Hong Kong's banking regulator has outlined three levels of severity for supervisory actions on regulated entities, as part of an effort to enhance transparency around its risk-based approach to supervising the market. The Hong Kong Monetary ("HKMA") also made it clear that it holds banks' boards of directors and senior management responsible for having adequate systems and controls in place to avoid misconduct.
The regulator recently revised its supervisory policy manual for banks that are also registered with the territory's securities regulator, the Securities and Futures Commission ("SFC"), to carry out activities regulated by the SFC. The two regulators cooperate on policing the market in Hong Kong and often refer cases to each other. While the ultimate responsibility for the regulation of intermediaries in the securities market rests with the SFC, the HKMA is the frontline supervisor for banks authorised to carry out regulated securities activities by the SFC, and is responsible for the day-to-day supervision of them.
The revised module features a new section on the HKMA's enforcement approach for cases of misconduct by such entities, in which it outlines its risk-based supervisory approach and three levels of enforcement measures that it would consider.
The first level of supervisory action is encouraging adoption of good practices, in which the HKMA would share good practices with the industry, and encourage banks which have not yet adopted such good practices to do so to strengthen their practices and controls.
However, in cases where the HKMA identifies management, or systems and control deficiencies at banks, it would consider the second and the third level of supervisory action.
The second level of supervisory action would be deployed where deficiencies in controls or practices are identified, the HKMA said.
"Such deficiencies may include [banks'] controls or practices that do not meet the regulators' expected standards," it said. "To address such deficiencies, the HKMA would consider various supervisory actions according to the specific circumstances of each case."
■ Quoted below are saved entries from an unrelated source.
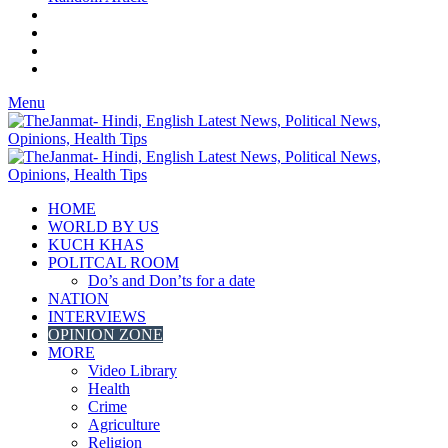
Menu
HOME
WORLD BY US
KUCH KHAS
POLITCAL ROOM
Do’s and Don’ts for a date
NATION
INTERVIEWS
OPINION ZONE
MORE
Video Library
Health
Crime
Agriculture
Religion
Usually the bank concerned would have to take corrective action to rectify the problem. In cases where the deficiencies suggest systemic issues, the bank may be required to take more rigorous actions, such as to commission an independent review of the relevant functions and address the review findings, including addressing complaint handling procedures. The bank may also have to cease the business practices that have caused serious supervisory concerns.
The third level of supervisory action is reserved for cases where the HKMA has found evidence of misconduct by a bank or its staff.
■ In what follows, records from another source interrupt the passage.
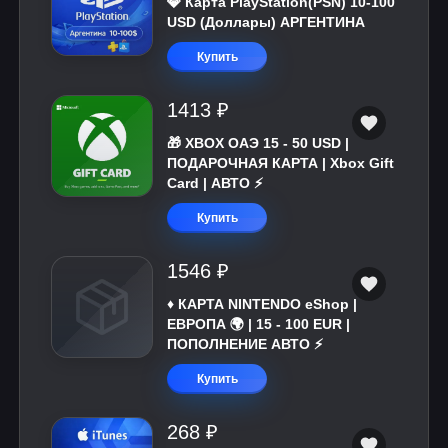
💎 Карта PlayStation(PSN) 10-100
USD (Доллары) АРГЕНТИНА
Купить
1413 ₽
🎁 XBOX ОАЭ 15 - 50 USD |
ПОДАРОЧНАЯ КАРТА | Xbox Gift
Card | АВТО ⚡
Купить
1546 ₽
♦️ КАРТА NINTENDO eShop |
ЕВРОПА 🌍 | 15 - 100 EUR |
ПОПОЛНЕНИЕ АВТО ⚡
Купить
268 ₽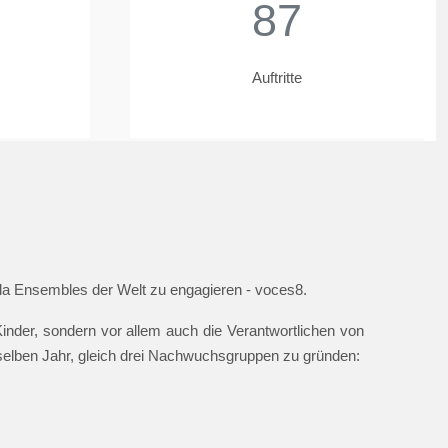
87
Auftritte
ella Ensembles der Welt zu engagieren - voces8.
nder, sondern vor allem auch die Verantwortlichen von
 selben Jahr, gleich drei Nachwuchsgruppen zu gründen: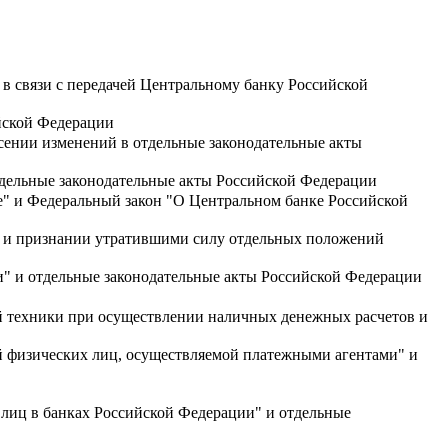
в связи с передачей Центральному банку Российской
йской Федерации
сении изменений в отдельные законодательные акты
тдельные законодательные акты Российской Федерации
е" и Федеральный закон "О Центральном банке Российской
и и признании утратившими силу отдельных положений
и" и отдельные законодательные акты Российской Федерации
й техники при осуществлении наличных денежных расчетов и
й физических лиц, осуществляемой платежными агентами" и
 лиц в банках Российской Федерации" и отдельные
"In this situation, the HKMA would consider referring the case to its enforcement department for possible enforcement, or other appropriate follow-up actions, including referring the case to the SFC for investigation or recommending the SFC to take appropriate disciplinary actions," the HKMA said.
The HKMA said its enforcement standards mirror those adopted by the SFC, with the overriding principles of its enforcement process aimed at ensuring fairness, integrity and legal compliance, and to observe due process.
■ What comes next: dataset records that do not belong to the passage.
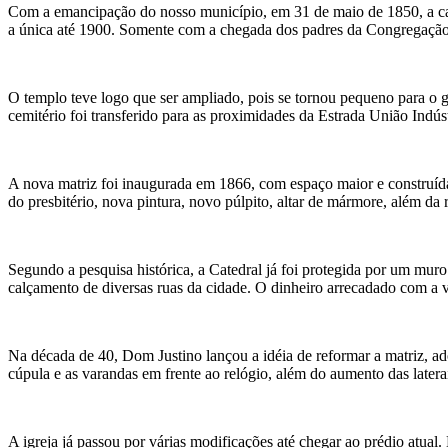
Com a emancipação do nosso município, em 31 de maio de 1850, a cap
a única até 1900. Somente com a chegada dos padres da Congregação 
O templo teve logo que ser ampliado, pois se tornou pequeno para o 
cemitério foi transferido para as proximidades da Estrada União Indús
A nova matriz foi inaugurada em 1866, com espaço maior e construída
do presbitério, nova pintura, novo púlpito, altar de mármore, além da r
Segundo a pesquisa histórica, a Catedral já foi protegida por um muro
calçamento de diversas ruas da cidade. O dinheiro arrecadado com a ve
Na década de 40, Dom Justino lançou a idéia de reformar a matriz, ad
cúpula e as varandas em frente ao relógio, além do aumento das latera
A igreja já passou por várias modificações até chegar ao prédio atual.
Ultimately, the HKMA said, a bank's board of directors and senior management bear the primary responsibility for putting in place sound controls and systems that are commensurate with its risk profile for properly managing the risks. They have the responsibility of protecting their customer interests, and are expected to play a proactive role in ensuring effective risk management and instilling customer-centric culture at the bank, the regulator said.